BIZCHINA> Center
Companies sought to help fund invest
(Agencies)
Updated: 2008-05-23 11:08

China's $74 billion national pension fund is seeking asset management companies to help invest in global equity markets, according to its website.

The National Council for Social Security Fund (NSSF) may invest as much as $14.9 billion, or 20 percent of its assets, abroad, Beijing-based spokeswoman Zhao Hongtao said by telephone yesterday. Fund houses must have at least $5 billion or its equivalent in assets under management to receive a license, the pension fund said.

The pension fund is seeking higher returns to help extend coverage to more of China's 1.3 billion people.

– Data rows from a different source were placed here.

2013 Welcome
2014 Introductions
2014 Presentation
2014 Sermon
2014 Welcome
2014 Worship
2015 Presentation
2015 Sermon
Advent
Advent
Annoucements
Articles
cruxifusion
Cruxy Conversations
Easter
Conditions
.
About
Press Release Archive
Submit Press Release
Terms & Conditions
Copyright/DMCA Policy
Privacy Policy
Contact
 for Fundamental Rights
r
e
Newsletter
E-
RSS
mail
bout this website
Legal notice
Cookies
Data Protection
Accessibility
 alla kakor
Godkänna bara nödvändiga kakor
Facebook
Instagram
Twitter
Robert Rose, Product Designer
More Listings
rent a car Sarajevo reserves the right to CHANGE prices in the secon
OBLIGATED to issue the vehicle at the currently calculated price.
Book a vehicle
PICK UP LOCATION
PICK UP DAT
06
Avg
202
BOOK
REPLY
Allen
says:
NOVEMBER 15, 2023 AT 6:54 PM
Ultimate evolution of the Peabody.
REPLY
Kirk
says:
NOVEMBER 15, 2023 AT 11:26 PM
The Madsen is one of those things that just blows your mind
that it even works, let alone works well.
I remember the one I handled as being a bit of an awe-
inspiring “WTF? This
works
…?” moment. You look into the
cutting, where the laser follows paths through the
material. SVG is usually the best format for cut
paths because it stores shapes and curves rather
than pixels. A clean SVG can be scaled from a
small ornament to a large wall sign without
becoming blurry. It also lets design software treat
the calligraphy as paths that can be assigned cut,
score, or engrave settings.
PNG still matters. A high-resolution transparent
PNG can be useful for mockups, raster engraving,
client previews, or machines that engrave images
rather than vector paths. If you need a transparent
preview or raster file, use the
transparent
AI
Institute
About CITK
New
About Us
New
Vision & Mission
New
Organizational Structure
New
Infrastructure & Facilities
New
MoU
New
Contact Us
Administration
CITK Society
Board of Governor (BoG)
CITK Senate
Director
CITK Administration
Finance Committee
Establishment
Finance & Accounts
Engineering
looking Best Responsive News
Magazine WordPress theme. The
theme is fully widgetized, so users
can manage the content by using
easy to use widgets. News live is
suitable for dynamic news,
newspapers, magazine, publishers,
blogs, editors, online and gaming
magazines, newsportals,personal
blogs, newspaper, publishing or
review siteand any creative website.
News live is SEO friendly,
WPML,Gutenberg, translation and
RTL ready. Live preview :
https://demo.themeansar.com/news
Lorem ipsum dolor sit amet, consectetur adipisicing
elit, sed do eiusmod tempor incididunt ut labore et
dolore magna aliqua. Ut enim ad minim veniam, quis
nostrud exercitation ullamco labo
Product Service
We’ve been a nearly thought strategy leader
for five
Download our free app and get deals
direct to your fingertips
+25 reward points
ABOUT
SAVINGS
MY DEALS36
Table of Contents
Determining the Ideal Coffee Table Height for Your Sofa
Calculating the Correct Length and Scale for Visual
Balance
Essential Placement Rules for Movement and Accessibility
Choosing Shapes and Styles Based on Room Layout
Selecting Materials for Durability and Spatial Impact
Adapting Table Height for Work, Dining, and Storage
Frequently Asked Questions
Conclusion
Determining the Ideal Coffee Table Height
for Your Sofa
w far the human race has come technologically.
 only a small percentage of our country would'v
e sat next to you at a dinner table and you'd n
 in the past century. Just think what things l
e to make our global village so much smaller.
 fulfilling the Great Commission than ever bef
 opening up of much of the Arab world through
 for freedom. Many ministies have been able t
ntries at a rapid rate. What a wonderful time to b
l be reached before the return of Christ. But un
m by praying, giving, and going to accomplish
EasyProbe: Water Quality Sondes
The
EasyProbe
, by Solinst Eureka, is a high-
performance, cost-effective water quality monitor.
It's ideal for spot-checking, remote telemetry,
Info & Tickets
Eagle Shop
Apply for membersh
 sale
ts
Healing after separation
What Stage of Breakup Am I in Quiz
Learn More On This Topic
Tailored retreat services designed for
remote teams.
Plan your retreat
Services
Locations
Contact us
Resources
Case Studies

In November 2006, the NSSF appointed UBS AG and nine other fund managers to help invest overseas. NSSF plans to increase its $10 billion in international securities, Chairman Dai Xianglong said last month.

The NSSF is hiring fund houses to help manage investments in the MSCI China Index, MSCI All Country Asia Pacific ex-Japan Index, MSCI Emerging Market Index, MSCI Europe Index and MSCI World Index, yesterday's release said. Each fund house may apply for no more than two of the equity mandates, according to the statement.

Applicant firms must also have more than six years of investment experience as of March 31, and be registered in a country whose financial regulator has signed a memorandum of understanding with China's securities watchdog, the NSSF said.

Global fund companies began competing to manage the money after the government dropped a restriction that limited the Beijing-based pension agency to domestic markets. According to rules that took effect in May 2006, China's pension fund may make overseas investments in stocks, funds, financial derivatives, and corporate and sovereign bonds.

The Chinese pension fund earned more than 100 billion yuan in returns last year, buoyed by rising stock markets. The rate of return on its investments averaged 10.7 percent over the past five years, according to the fund's website.

The NSSF is accepting applications until June 18.